Ich erkläre das hier im Detail, weil dies ein wichtiger Punkt ist. Tilt bedeutet nicht nur, seine Karten wegzuwerfen oder sich in einen Raise-Reraise-Kampf zu verwickeln. Tilt zeigt sich nicht nur in so offensichtlichen Dingen wie lauten Beschinpfungen des Gegners.
Tilt beschreibt jede, absolut jede Situation, in der man nicht mehr sein bestes Poker spielt.
Schlicht und ergreifend.
Wenn es aber so einfach ist, warum wird dann so viel Wind darum gemacht? Eben weil es so einfach ist - und weil einfache Wahrheiten oft mit komplexen Lektionen einhergehen.
Was hier die Lektion ist? Kommen wir noch einmal zu Silverstein zurück, denn er hat das Thema im Grunde richtig beschrieben, wenn er es auch nicht richtig benannt hat.
Er rät dazu, auf die innere Stimme zu hören, den eigenen emotionalen Zustand zu erkennen und zu versuchen, die innere Ausgeglichenheit zu finden, die man benötigt.
Er zitiert eine Unterhaltung mit Jerry Yang (ja ich weiß, niemand hält viel von seinem Spiel, aber Himmel nochmal, er hat die ganz große Marie gewonnen). Yang erzählte ihm, dass er nicht gut Poker spielen könne, wenn ihm andere Dinge durch den Kopf gingen.

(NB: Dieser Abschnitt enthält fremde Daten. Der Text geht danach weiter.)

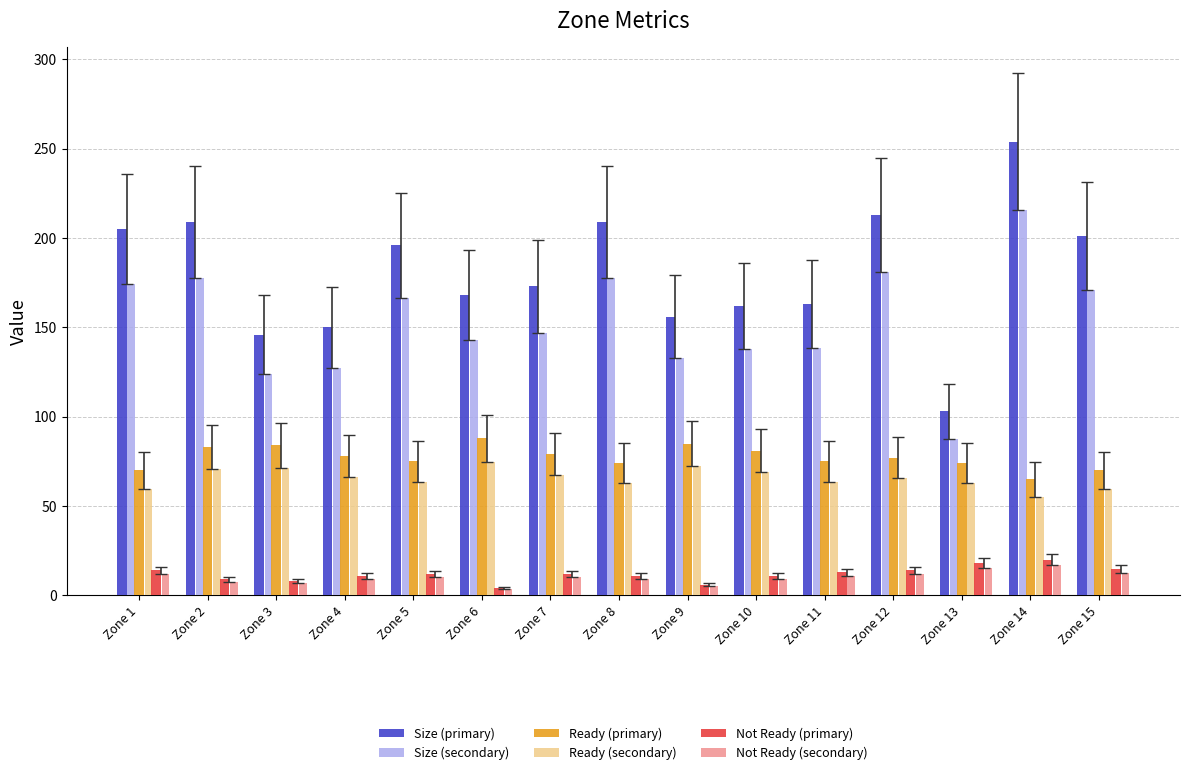

How many bars are there in total?

90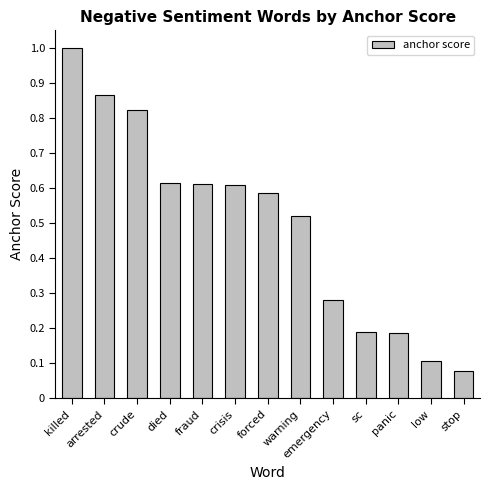

What is the label of the 5th bar from the right?

emergency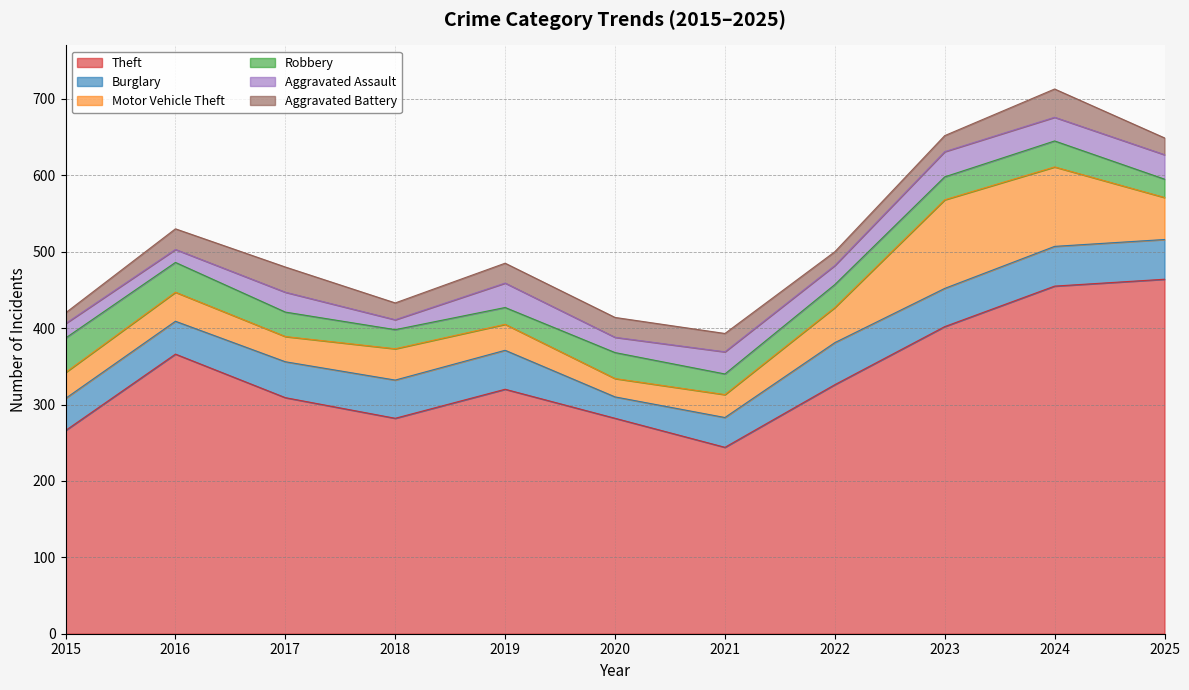

What is the value of the Robbery point at the 4th from the left?

25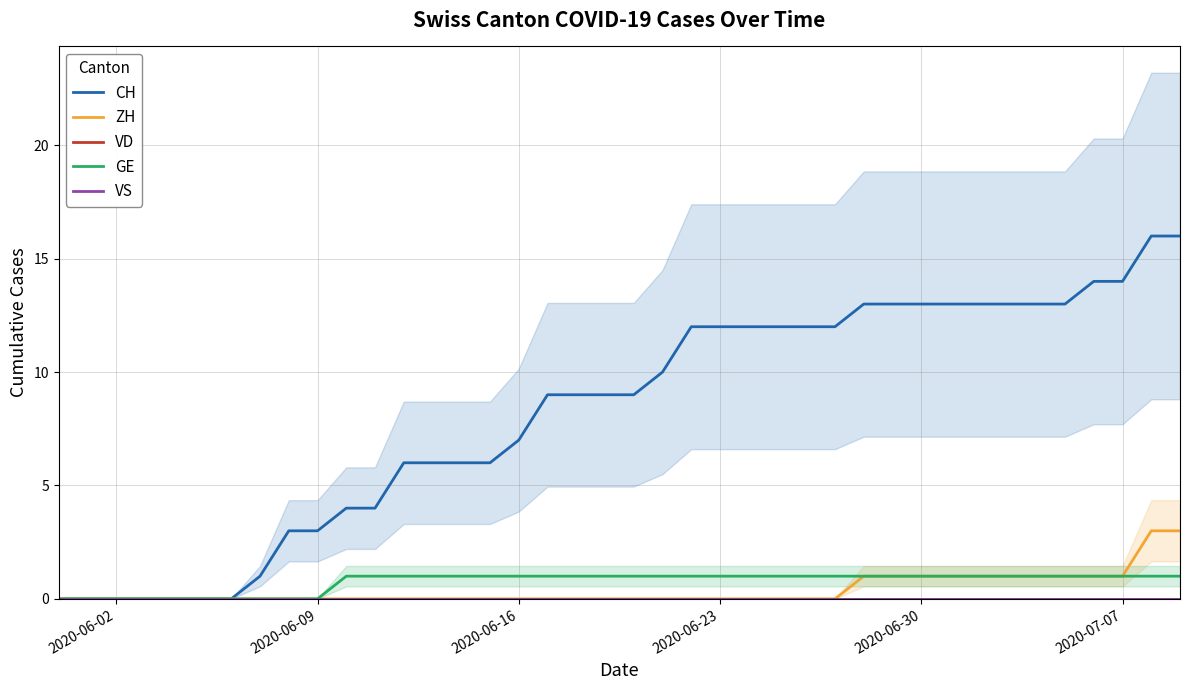

At how many categories does at least one series exceed 6?

24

Er erläuterte, „wenn ich ruhig und entspannt bin und mich nichts ablenkt, fühle ich mich beinahe unüberwindbar".
Humberto Brenes (der allgemein als recht guter Spieler anerkannt ist, wie ich meine) erzählte Silverstein, dass er, wenn er einen Lauf hat, die Karten gar nicht mehr sieht: „Ich werdfe zu meinen Karten." Und wenn er einen großen Pot verliert, legt er einen seiner Lieblingssongs auf seinem iPod auf und singt sich selbst etwas vor, bis er sich wieder beruhigt hat.
Aus diesen Anekdoten sollten wir zwei eintscheidende Dinge lernen. Erstens muss man die Situationen erkennen, die zu Tilt führen. Das ist schwieriger, als es sich anhört.
Ich bemerke oft an mir selbst, dass ich berärgert bin oder die Geduld verliere, und sobald ich das bemerke. Frage ich mich selbst: „Wann hat das angefangen? Wie lange fühle ich mich schon so? Wie viele schlechte Entscheidungen habe ich schon getroffen?"
Ich spiele das Spiel seit Jahrzehnten und arbeite immer noch daran, diese Zustände zu erkennen. Es bleibt schwierig.
Der zweite Punkt ist, dass man mental in der Lage sein muss, wieder von dem Tilt „herunterzukommen".
Brenes singt (manchmal laut!). Yang verdrängt unangenehme Gedanken. Angelo meditiert und setzt kontrolliertes Atmen ein (lesen Sie das Buch). Und Reber, na ja, Reber hat den Dreh immer noch nicht richtig raus, aber verdammt nochmal, es ist aber auch schwierig.